Pour leurs 30 ans, les Red Kaos 1994 ont rendu hommage aux supporters décédés, « à Grenoble, Saint-Ouen, Foggia ». Si les Grenoblois comptent, de leur propre aveu, peu d’amis parmi les ultras, ceux du Red Star sont pour eux « des frères ». Quinze ans d’amitié que les groupes des deux clubs ont fêtés le 7 février dernier, lors de la venue du club francilien. Des membres des Red Star Fans étaient également présents le 12 avril, ainsi qu’un supporter de la Curva Sud de Foggia. Les liens avec les ultras du club italien remontent, eux, à un Mondial antiraciste à Bologne et des Red Kaos font aussi régulièrement le déplacement dans les Pouilles.
450
abonnés
recensés en tribune Ouest au Stade des Alpes, selon les chiffres de 2025. Parmi eux, 150 sont par ailleurs encartés au Red Kaos 1994.

Souvenirs, souvenirs…
Difficile pour un membre des Red Kaos d’établir son top 3 des meilleurs souvenirs. Supra se plie à l’exercice. D’abord la qualification face à l’OM en Coupe de France, en 2015. « Au niveau émotionnel, il y a tout eu : la qualif’ aux tirs au but, l’ambiance en tribune et même la bagarre contre les Marseillais », plaisante-t-il.
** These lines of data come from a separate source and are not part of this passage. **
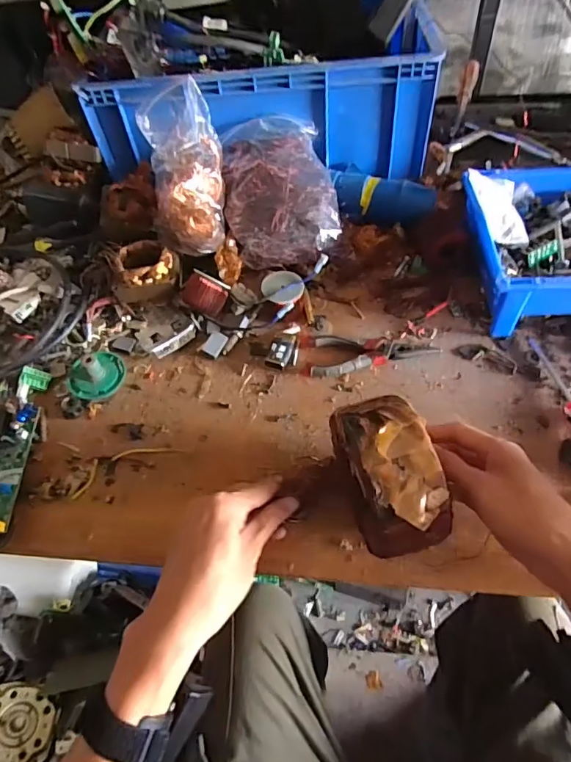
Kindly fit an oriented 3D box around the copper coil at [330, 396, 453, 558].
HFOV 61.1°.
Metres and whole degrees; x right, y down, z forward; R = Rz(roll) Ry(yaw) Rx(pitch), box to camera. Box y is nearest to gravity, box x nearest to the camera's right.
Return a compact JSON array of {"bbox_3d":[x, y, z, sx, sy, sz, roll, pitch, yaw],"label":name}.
[{"bbox_3d":[0.082,0.069,0.387,0.064,0.078,0.114,-16,54,-6],"label":"copper coil"}]

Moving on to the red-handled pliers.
[{"bbox_3d":[0.096,-0.028,0.564,0.158,0.014,0.056,3,54,7],"label":"red-handled pliers"}]

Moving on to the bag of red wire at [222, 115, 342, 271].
[{"bbox_3d":[-0.008,-0.243,0.651,0.145,0.126,0.164,-10,54,-3],"label":"bag of red wire"}]

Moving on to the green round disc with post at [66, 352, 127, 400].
[{"bbox_3d":[-0.226,-0.013,0.569,0.068,0.035,0.062,-36,59,-20],"label":"green round disc with post"}]

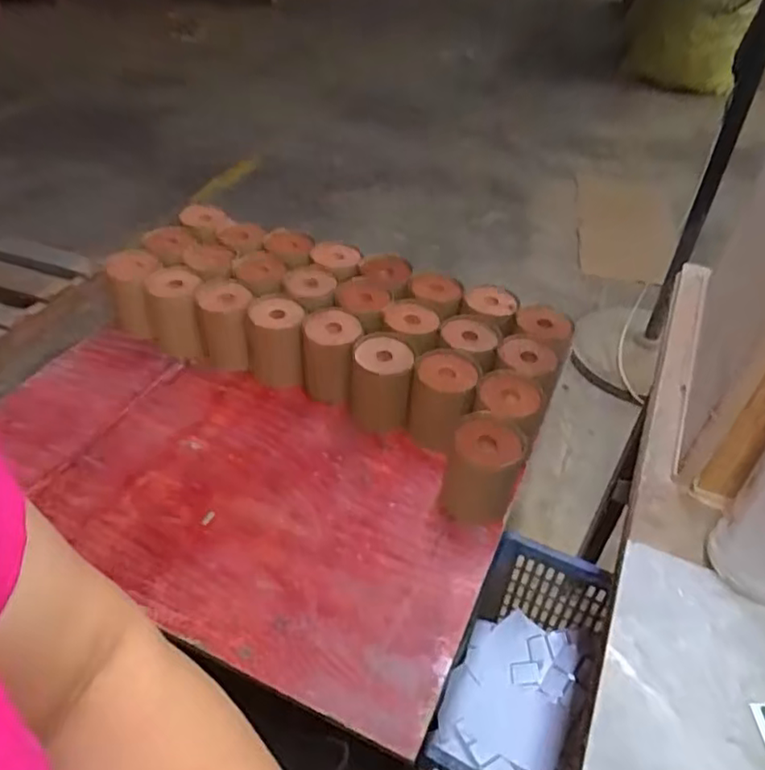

Viennent ensuite le match de la montée en Ligue 1, en 2008, « inoubliable ». Et la victoire au Parc des Princes (saison 2008–2009) face au PSG.
700
kilos de denrées,
l’équivalent de 1 500 repas distribués… C’est ce qu’ont collecté les Red Kaos sur leur stand tenu avec la Banque alimentaire, en décembre 2023, au Stade des Alpes, lors d’un match du GF38. Illustration des missions sociales et humanitaires des ultras grenoblois, qui ont aussi lancé par exemple, en 2024, une cagnotte en ligne au profit du Secours populaire, victime du cambriolage de son entrepôt d’Échirolles.
Retailleau, ministère amer
Bruno Retailleau a lancé fin mars une procédure de dissolution visant plusieurs groupes de supporters : des identitaires d’extrême droite comme Légion X (Paris FC) et les Offenders (Strasbourg), mais aussi trois noms qui comptent dans le paysage ultra : la Brigade Loire (FC Nantes) ainsi que les Green Angels et Magic Fans (Saint-Étienne). À l’heure où nous bouclions ces lignes, les supporters nantais semblent ne plus se trouver dans le viseur du ministre de l’Intérieur, qui accorderait un sursis aux deux groupes ultras des Verts. Quoiqu’il en soit, les supporters français se sentent menacés par cette politique démagogique, dans un contexte de surenchère sécuritaire.
Solidarité entre groupes ultras
Effet collatéral de la répression, une nouvelle solidarité a vu le jour entre ultras habituellement plutôt rivaux, au cours de la saison 2024–2025. Cela s’est manifesté d’abord lors de la lutte contre beIN Sports et la tenue des matchs de Ligue 2 le vendredi. Puis à travers la mobilisation de soutien aux groupes menacés de dissolution, avec un communiqué commun initié une fois encore par l’Association nationale des supporters (ANS) et signé par 128 associations de Ligue 1 et Ligue 2.